Петр скривил губы: осознание этого факта мучительное и горестное, но ничего поделать было нельзя.
Время безжалостно забирало старых соратников, и он чувствовал себя более в окружении подданных, чем друзей. И сейчас мысленно пожалел о том, что уже не может, как раньше, отправиться вместе со своими войсками прямо в логово извечного для России врага, а будет ждать хороших вестей на берегу.
Но тем и лучше!
Ни он, ни Гош ничем не свяжут Суворова, а уж лучший военный гений России за всю ее многовековую историю, не потерпевший ни одного поражения полководец не упустит своего…
Доггер-банка
— Нужно их догнать!
Юный король Густав возбужденно топнул ногой, не в силах смотреть на удаляющиеся по синей глади белые облачка парусов. То, что он недавно увидел собственными глазами, произвело на юношу неизгладимое впечатление. Хваленый британский флот позорно бежал, не выдержав сражения с подоспевшей на помощь русской эскадрой.
В коротком бою были потоплены два линкора «владычицы морей», а еще два, которые англичане бросили, догорели. Морские воды уже поглотили остовы кораблей, которые теперь навечно упокоились на песчаном дне, выставив из воды мачты как погребальные кресты.
Два года назад Густав искренне радовался, узнав о разгроме английской эскадры у Копенгагена. Известие было настолько ошеломляющим, что он просто не мог поверить в него.
Но сейчас, увидев, в каком состоянии находятся парусные корабли шведов и датчан, он умом понял, насколько опасны британцы, и то, с какой неожиданной легкостью их побили русские, перевернуло все его представления о морских сражениях.
— Ваше величество, чтобы догнать британцев, нам нужно дать полный ход, а это приведет к преждевременному исчерпанию угольных ям!
Капитан второго ранга Василий Михайлович Головнин, еще молодой, не достигший тридцатилетнего рубежа, но уже знающий и опытный морской офицер, с такой отеческой улыбкой смотрел на юного монарха, что Густав моментально сник.
— Да-да, я помню… Задача адмирала Сенявина состоит в том, чтобы привести эскадру и транспорты в Дувр…
— Вот видите, ваше величество!
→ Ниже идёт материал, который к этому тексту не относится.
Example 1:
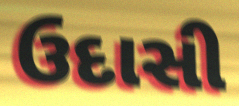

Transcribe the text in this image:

ઉદાસી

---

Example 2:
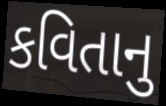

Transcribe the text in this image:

કવિતાનુ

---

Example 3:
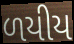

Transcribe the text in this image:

ળયીય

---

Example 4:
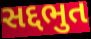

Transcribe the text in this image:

સદ્દભુત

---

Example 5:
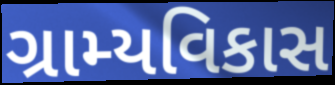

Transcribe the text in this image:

ગ્રામ્યવિકાસ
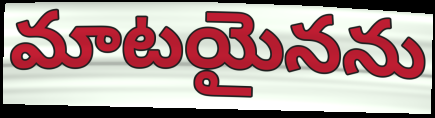
మాటయైనను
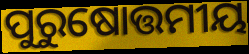
ପୁରୁଷୋତ୍ତମୀୟ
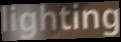
lighting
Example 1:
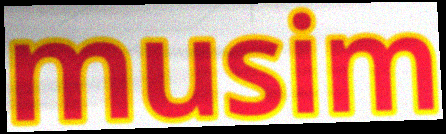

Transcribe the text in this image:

musim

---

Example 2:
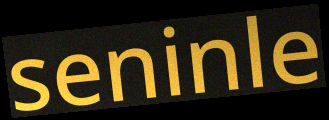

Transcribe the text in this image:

seninle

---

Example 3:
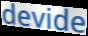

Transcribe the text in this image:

devide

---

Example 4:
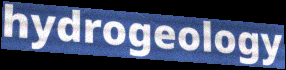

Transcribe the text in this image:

hydrogeology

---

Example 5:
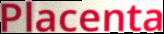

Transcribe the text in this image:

Placenta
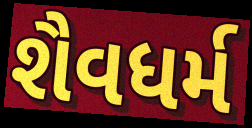
શૈવધર્મ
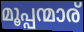
മൂപ്പന്മാര്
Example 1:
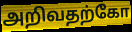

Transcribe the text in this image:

அறிவதற்கோ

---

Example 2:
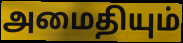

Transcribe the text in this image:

அமைதியும்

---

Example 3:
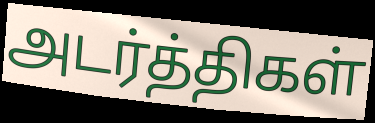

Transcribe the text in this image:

அடர்த்திகள்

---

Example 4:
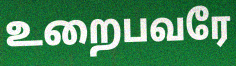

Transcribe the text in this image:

உறைபவரே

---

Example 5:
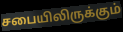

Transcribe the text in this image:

சபையிலிருக்கும்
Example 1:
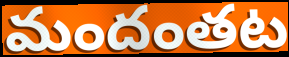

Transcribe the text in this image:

మందంతట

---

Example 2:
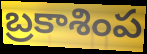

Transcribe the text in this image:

బ్రకాశింప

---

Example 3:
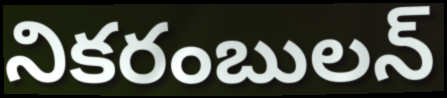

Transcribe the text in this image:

నికరంబులన్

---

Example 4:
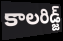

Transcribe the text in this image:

కాలరిడ్జ్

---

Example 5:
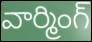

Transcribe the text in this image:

వార్మింగ్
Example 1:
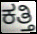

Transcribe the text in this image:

ಕತ್ತಿ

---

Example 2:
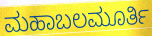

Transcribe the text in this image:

ಮಹಾಬಲಮೂರ್ತಿ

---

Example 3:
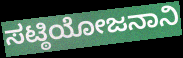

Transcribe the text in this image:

ಸಟ್ಠಿಯೋಜನಾನಿ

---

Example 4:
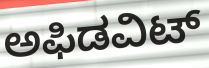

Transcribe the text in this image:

ಅಫಿಡವಿಟ್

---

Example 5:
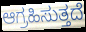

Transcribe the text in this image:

ಆಗ್ರಹಿಸುತ್ತದೆ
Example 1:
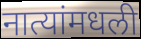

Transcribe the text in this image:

नात्यांमधली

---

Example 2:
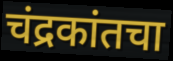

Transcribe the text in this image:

चंद्रकांतचा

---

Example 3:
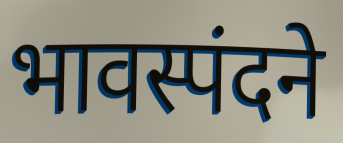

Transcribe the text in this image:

भावस्पंदने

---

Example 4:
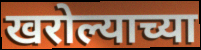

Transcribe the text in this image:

खरोल्याच्या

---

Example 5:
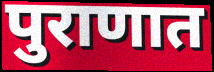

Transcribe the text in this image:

पुराणात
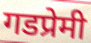
गडप्रेमी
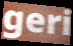
geri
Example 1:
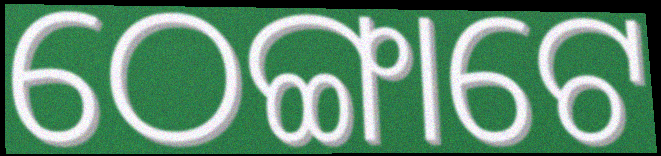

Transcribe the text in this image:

ଠେଙ୍ଗାଟେ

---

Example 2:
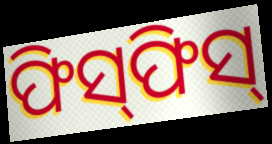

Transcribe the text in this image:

ଫିସ୍‍ଫିସ୍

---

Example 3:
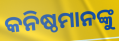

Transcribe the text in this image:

କନିଷ୍ଠମାନଙ୍କୁ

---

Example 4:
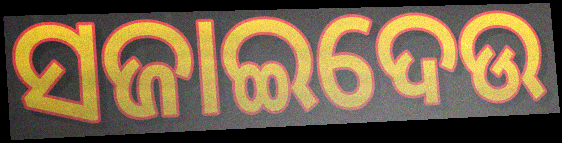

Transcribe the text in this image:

ସଜାଇଦେଉ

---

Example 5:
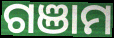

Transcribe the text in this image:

ଗଞାମ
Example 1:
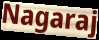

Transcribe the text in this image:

Nagaraj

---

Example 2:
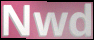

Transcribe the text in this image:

Nwd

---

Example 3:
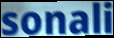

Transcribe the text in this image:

sonali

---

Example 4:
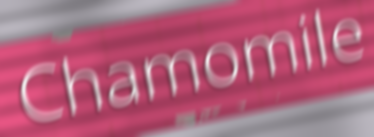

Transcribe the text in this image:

Chamomile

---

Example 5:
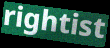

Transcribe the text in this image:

rightist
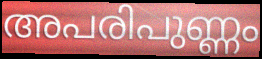
അപരിപുണ്ണം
Поэтому военные, и моряки в особенности, должны всегда помнить о приказе, данном им, и о дисциплине, на которой держится и флот, и армия!
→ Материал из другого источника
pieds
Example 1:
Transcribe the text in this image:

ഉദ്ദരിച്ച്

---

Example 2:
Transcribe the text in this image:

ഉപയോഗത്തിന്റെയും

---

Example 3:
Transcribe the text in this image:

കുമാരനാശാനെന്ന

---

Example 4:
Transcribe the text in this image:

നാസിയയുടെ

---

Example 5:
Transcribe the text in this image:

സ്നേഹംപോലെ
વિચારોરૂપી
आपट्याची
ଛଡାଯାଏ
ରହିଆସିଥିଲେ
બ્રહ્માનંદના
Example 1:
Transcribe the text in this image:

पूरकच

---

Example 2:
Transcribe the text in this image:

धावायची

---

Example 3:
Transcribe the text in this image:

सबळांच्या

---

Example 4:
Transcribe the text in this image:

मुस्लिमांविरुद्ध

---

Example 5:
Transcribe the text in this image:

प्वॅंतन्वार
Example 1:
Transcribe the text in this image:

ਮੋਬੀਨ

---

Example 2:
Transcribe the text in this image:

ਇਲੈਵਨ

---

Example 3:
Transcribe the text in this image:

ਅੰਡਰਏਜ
— Но мой «Ретвизан» не сражался! Почему? Ведь его пушки были бы не лишними в этом сражении!
Король исподлобья глянул на офицера, крепко сцепив пальцы на эфесе своей знаменитой шпаги, с которой он не расставался даже на миг. Каждый раз, вынимая серебристую сталь из ножен, он ощущал идущую от нее силу. Какое уж тут расставание с подарком великого Карла!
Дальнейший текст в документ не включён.